For half a millennium at least Peru has run the whole golden gamut of romance, always with deep, appropriate, surging undertones of blood. In the Department of La Libertad one may see, today, a vast dilapidated circuit of walls enclosing an area of eleven square miles, the fabled and yet factual City of Chan-Chan. Here glowed the prehistoric splendor of the Chimu Empire, long, long before the great Imperial civilization of the Incas rose, to be conquered in later turn by Renaissance Spain. After three centuries of Spanish rule--galleons, slaves and sweated gold--romance in Peru was still at full tide. Only then came Simon Bolivar--hero of a continent--to end the Spanish rule of South America where it began, in Lima. In consequence Mr. & Mrs. Herbert Hoover can visit no South American capital whatsoever without finding, in some especially public place, a statue of BOLIVAR. Though born a Venezuelan his exploits included becoming President of Peru and having Bolivia named after him.

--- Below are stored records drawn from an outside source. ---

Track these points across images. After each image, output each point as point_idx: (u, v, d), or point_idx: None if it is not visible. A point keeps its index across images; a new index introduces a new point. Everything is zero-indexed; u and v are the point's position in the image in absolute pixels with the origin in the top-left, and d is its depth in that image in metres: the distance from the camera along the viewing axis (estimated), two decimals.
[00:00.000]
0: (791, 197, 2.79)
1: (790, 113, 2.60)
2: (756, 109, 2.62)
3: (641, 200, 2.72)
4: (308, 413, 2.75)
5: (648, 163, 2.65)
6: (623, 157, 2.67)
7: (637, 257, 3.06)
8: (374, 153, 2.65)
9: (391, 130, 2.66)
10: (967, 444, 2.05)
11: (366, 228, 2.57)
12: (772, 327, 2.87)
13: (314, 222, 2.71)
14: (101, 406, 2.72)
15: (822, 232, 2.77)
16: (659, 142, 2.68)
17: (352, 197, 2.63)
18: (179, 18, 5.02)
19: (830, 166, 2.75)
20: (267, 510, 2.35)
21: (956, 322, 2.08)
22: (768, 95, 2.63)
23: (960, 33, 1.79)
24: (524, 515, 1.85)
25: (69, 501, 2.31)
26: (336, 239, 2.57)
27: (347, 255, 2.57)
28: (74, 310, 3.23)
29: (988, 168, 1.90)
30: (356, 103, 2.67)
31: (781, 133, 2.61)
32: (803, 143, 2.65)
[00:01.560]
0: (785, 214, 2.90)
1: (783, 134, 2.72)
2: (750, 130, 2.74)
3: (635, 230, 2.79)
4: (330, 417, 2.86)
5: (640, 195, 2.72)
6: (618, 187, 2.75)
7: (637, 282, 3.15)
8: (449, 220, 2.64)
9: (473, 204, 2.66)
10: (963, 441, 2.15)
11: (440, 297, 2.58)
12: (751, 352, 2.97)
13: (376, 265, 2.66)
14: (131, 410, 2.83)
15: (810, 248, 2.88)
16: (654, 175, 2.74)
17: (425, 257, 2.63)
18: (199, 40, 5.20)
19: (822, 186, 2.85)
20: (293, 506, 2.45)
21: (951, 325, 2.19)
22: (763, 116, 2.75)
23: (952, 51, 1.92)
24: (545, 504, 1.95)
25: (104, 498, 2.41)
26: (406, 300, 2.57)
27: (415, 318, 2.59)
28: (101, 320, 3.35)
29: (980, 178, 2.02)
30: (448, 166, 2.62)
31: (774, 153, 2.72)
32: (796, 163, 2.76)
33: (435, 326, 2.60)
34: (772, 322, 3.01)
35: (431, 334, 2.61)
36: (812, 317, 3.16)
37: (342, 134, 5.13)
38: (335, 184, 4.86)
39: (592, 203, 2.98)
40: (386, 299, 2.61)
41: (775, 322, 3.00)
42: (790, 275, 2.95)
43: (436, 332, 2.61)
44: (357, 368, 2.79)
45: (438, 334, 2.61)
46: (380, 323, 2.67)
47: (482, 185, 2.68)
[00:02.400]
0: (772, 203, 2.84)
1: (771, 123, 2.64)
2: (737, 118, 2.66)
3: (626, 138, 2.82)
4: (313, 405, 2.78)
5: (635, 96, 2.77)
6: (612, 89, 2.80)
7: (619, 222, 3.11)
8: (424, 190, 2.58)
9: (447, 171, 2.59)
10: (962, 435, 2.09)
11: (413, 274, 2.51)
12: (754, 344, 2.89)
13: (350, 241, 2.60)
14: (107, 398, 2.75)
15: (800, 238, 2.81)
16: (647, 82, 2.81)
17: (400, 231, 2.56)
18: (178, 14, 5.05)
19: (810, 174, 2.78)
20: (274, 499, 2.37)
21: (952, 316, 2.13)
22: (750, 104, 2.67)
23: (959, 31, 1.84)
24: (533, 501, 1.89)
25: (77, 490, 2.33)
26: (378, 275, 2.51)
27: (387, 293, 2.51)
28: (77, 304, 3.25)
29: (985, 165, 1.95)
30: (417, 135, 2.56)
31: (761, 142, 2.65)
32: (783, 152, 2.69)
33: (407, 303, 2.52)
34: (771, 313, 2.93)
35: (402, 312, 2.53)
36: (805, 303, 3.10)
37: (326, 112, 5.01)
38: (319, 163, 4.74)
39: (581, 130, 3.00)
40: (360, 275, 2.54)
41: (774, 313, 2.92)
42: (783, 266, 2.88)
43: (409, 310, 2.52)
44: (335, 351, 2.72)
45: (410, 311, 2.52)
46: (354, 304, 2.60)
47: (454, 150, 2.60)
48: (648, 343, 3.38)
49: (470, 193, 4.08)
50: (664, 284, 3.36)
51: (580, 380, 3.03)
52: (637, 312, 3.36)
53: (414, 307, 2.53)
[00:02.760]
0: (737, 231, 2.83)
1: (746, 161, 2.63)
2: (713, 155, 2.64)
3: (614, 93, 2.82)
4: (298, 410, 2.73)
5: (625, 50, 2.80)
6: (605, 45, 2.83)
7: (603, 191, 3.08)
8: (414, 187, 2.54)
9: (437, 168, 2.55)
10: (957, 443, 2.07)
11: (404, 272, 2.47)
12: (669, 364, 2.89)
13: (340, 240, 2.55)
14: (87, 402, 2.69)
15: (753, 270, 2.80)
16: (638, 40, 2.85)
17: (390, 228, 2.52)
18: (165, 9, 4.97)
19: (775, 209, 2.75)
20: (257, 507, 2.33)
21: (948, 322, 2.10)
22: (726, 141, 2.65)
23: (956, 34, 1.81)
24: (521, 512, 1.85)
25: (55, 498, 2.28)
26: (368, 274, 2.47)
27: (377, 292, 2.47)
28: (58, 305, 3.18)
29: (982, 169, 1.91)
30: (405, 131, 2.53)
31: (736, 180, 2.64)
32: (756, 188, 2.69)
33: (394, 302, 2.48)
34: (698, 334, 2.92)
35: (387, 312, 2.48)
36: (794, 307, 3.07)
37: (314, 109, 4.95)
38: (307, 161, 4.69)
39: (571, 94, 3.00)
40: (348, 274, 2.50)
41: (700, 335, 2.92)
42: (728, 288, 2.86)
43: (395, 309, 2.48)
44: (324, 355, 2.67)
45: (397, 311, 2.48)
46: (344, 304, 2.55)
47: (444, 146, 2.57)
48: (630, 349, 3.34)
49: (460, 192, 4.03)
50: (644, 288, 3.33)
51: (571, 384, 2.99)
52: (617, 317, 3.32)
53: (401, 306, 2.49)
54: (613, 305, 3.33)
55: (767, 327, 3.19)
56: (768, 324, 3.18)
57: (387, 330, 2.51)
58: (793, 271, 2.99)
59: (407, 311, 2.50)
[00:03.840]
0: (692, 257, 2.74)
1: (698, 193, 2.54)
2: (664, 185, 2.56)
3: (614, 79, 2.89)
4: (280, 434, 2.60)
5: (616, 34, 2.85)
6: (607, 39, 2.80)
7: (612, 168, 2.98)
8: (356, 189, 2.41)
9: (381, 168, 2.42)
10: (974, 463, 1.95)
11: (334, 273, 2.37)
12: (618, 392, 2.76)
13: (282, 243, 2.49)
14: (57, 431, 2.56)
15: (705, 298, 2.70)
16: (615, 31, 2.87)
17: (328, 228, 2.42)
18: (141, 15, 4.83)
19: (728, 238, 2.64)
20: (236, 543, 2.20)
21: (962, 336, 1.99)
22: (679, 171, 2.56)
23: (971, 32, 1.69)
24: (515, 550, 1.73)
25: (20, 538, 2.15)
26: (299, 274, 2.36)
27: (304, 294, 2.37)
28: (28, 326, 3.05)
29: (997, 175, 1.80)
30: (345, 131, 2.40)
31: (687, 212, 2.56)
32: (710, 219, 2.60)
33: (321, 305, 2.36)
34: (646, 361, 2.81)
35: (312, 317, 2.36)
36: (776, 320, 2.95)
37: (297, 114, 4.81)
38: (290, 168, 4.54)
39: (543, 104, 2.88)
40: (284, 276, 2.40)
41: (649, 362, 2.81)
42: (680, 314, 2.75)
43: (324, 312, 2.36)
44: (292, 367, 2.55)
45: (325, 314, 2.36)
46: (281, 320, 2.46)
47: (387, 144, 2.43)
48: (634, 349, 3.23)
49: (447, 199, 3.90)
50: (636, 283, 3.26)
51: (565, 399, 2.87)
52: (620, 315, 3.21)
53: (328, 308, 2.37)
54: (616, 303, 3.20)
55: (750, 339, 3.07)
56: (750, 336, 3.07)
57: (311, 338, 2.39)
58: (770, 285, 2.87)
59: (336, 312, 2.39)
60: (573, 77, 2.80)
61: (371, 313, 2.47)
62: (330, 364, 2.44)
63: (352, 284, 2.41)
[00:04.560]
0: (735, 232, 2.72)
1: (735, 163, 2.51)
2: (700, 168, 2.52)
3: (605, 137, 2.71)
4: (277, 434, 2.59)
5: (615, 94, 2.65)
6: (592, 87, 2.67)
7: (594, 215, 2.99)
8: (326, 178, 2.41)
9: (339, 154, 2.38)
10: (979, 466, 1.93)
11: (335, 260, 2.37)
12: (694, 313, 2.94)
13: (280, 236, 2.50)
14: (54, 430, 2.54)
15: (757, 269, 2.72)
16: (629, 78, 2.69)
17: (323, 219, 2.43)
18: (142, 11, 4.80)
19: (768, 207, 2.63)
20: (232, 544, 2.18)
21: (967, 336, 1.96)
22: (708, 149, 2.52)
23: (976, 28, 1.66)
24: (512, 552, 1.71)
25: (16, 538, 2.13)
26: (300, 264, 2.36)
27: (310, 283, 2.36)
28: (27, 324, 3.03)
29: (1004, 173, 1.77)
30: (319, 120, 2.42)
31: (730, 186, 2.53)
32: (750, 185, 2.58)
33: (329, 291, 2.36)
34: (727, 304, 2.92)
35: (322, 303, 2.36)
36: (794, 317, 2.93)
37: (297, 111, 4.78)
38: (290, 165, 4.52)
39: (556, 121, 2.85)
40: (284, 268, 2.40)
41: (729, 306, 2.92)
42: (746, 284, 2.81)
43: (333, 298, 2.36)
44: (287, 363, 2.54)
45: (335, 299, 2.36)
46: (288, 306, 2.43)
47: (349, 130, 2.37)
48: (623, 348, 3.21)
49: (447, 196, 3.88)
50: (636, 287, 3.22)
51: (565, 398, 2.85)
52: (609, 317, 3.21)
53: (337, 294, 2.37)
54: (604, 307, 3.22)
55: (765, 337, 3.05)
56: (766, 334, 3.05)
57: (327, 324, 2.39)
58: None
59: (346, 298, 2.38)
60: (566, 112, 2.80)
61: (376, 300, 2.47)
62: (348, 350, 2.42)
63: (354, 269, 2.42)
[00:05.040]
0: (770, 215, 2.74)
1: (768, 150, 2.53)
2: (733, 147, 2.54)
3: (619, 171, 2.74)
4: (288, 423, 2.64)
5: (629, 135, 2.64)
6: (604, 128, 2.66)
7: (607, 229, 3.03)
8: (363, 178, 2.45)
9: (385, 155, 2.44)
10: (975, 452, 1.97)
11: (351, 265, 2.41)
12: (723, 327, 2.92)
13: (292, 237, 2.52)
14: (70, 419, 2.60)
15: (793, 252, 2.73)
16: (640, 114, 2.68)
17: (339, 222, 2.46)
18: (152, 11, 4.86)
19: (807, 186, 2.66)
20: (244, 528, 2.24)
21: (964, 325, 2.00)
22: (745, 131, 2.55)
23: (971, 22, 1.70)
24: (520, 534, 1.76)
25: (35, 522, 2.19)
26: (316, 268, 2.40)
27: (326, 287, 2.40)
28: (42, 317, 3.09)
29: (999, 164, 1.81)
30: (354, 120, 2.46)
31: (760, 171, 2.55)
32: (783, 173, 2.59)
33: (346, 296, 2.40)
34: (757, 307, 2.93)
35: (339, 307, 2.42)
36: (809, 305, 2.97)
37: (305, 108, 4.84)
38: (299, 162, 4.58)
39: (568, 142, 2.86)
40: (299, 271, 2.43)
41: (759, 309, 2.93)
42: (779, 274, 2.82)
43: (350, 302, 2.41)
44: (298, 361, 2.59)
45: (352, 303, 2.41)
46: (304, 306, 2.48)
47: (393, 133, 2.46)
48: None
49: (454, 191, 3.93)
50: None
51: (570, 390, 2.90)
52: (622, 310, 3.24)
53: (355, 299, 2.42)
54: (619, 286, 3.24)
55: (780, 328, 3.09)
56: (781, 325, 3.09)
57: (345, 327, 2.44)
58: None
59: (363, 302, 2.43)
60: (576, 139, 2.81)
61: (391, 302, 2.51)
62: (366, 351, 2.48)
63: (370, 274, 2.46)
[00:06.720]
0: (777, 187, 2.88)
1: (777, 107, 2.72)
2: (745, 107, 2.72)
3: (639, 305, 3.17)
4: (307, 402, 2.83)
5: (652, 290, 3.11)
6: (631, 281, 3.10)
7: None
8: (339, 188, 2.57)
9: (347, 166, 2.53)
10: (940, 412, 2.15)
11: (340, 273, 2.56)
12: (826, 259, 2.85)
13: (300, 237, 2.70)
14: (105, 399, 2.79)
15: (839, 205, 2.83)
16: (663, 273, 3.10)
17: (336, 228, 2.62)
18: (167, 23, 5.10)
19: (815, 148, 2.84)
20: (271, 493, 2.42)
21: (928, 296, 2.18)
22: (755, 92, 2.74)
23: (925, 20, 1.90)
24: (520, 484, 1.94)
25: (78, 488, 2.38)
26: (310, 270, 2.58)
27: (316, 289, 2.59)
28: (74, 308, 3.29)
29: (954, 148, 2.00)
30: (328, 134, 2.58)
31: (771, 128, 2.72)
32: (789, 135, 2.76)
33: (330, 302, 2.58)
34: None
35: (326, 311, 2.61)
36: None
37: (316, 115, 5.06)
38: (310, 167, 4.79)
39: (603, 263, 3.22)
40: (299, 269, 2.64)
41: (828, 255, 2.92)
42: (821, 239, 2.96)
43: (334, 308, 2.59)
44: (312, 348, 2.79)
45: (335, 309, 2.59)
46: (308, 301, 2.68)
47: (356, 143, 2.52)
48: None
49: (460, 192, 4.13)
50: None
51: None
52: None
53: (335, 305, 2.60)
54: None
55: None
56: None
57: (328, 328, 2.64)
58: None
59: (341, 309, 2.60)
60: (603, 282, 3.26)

Culturally the hant monde of Lima is on a par with the similar aristocracy of Madrid, Rome and Paris. The other side of the medal must show the appalling backwardness and almost total illiteracy of the masses, a huge majority of which are Indians. Probably the great, feudal families of Peru are in no hurry to pump education or ideas into toilers who work so cheaply. Chief of the aristocratic oligarchs is Augusto B. Leguia, who is now relishing his third term as President of Peru. Twenty years ago Senor Leguia was called "The Bantam Roosevelt of Peru." Since "T. R." is now dead and "Il Duce" has risen, President Leguia is sometimes called, "The Bantam Mussolini of Peru"--except by admirers who hail him as greater than either of his nickname-sakes.

Certainly August B. Leguia is esteemed--and respected--by Wall Street. Citizens of the U. S. have felt safe in investing 200 millions of dollars under his regime--not primarily in speculative, wildcat, or oil properties, but in the solid industrial and agrarian expansion of Peru. Thus the nation has been assisted to become first among her South American sister republics in sugar production. Quinine and cocaine are old Peruvian exports; and cotton grown on Leguia-irrigated plantations is a new one. Vast coal deposits wait to be worked. Again mighty mountains are a barrier, but Peru possesses the highest standard-gauge railway in the world (nearly 17,000 ft. at one point), and other modern carriers are in project. Finally the great strides of Colombia in commercial air developments directly inspired President Leguia to organize Peruvian air line which spans hitherto almost impassable mountains in one thirty-fifth of the time previously required. With the whirr and roar of giant motors Romance seems destined to return again to Peru.

* A baby, done up in a parcel post package and marked Perishable: Please Rush! arrived at Guayaquil, last week, by Colombian air mail from Bonaventura.